Es ist mir wichtig, den Studierenden die systemischen Zusammenhänge häuslicher Gewalt zu vermitteln. Wenn ich Interesse zeige, etwas über die Gewalt an Kindern zu erfahren, muss ich mich mit der Gewalt an Frauen beschäftigen. Ich brauche Informationen dazu, welche Auswirkungen kann das auf die Kinder haben, welche gesundheitlichen Folgeerscheinungen können bei Kindern auftreten. Das Thema der häuslichen Gewalt und das beinhaltet auch die Gewalt an Kindern, ist kein einfacher Unterrichtsstoff und soll, wie ich inzwischen meine, nicht mehr als 1-2 Unterrichtseinheiten pro Tag umfassen. Das Gehörte, Gesehene, Erfahrene, muss von den Studierenden ja auch reflektiert werden können.

 

Gab es Unterschiede hinsichtlich des Interesses oder der Reaktionen bei weiblichen und männlichen Schülern/Schülerinnen?

Das Interesse ist insgesamt hoch wenn auch nicht immer hundert prozentig. Aufgefallen ist mir, dass männliche Studierende ihr Entsetzen, ihre Wut, ihre Betroffenheit deutlich mehr verbalisieren.

 

Persönliche Eindrücke aus der Lehrtätigkeit?

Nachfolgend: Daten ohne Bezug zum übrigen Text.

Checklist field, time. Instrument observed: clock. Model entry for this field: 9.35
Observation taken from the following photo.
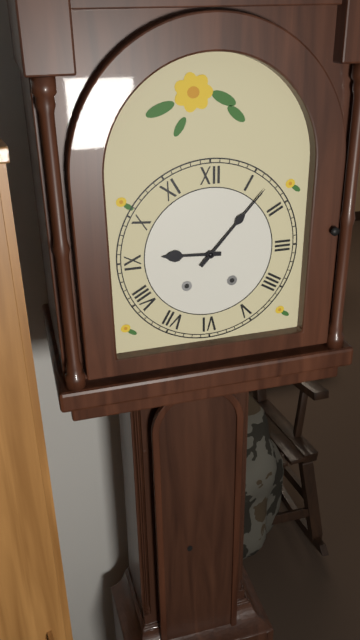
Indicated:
9.07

Zur fachlichen Qualifikation im Pflegeberuf gehört ein Wissen über Gewalt im sozialen Nahbereich. Wie wir wissen, wendet sich eine ungleich höhere Zahl von durch häusliche Gewalt verletzten Personen insbesondere an die öffentlichen Krankenhäuser. Mein Ziel ist es, den Studierenden soviel Information zum Thema Gewaltschutz mitzugeben, dass sie wissen, wie werde ich aufmerksam. Was ist zu tun, wo kann ich Informationen für mich aber auch Unterstützung für eine gewaltbetroffene Patientin/einen gewaltbetroffenen Patienten bekommen!